2 Starting with R and data
This chapter works through how to start working with R and how to import data into R from diverse sources. This will prepare you to work examples throughout the rest of this book. In this chapter we will:
- Start working with R and data
- Master R’s data frame structure
- Load data into R
- Start re-coding data for later analysis.
Figure 2.1 is a diagram representing a mental model for this book that has been re-shaded to emphasize the purpose of chapter: starting to work with R and importing data into R. The overall diagram is the data science process diagram from chapter 1 combined with a rebus form of this book's title. In each chapter we will re-shade this mental model to indicate the parts of the data science process we are emphasizing. For example: in this chapter we are mastering the initial steps of collecting and managing data, and touching on issues of practicality, data, and R (but not yet the art of science).
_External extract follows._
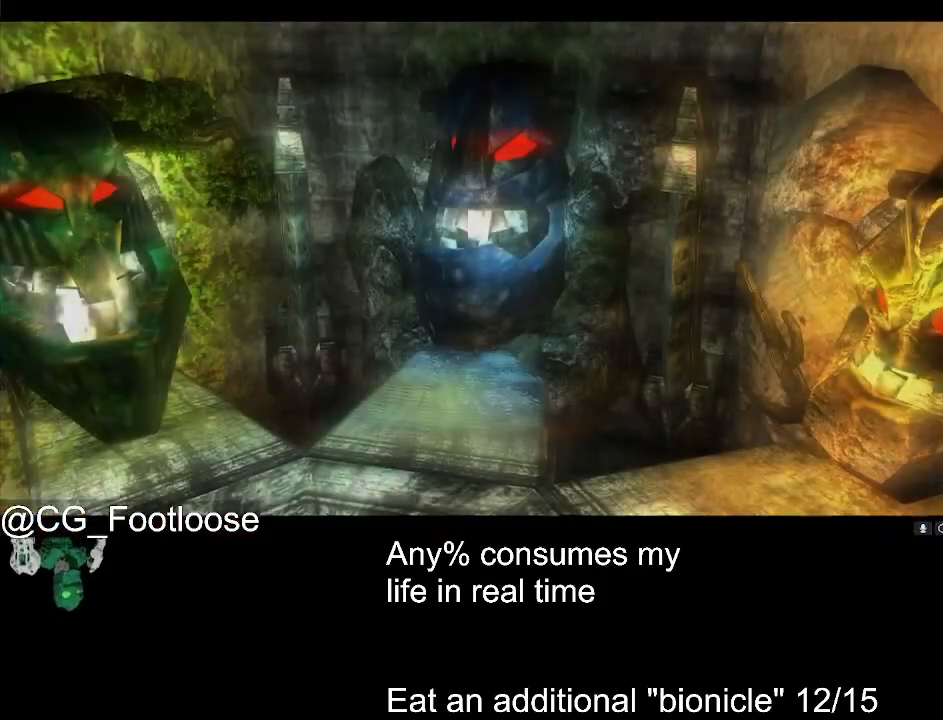
{"keys": ["d", "w"], "mouse": [], "events": [[50, "mouse_left", "up"]]}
Figure 2.1. Chapter 2 Mental Model
Many data science projects start when someone points the analyst toward a bunch of data and the analyst is left to make sense of it.[5] A first thought may be to use ad-hoc tools and spreadsheets to sort through it, but you will quickly realize that you’re taking more time tinkering with the tools than actually analyzing the data. Luckily, there’s a better way: using R. By the end of the chapter, you’ll be able to confidently use R to extract, transform, and load data for analysis.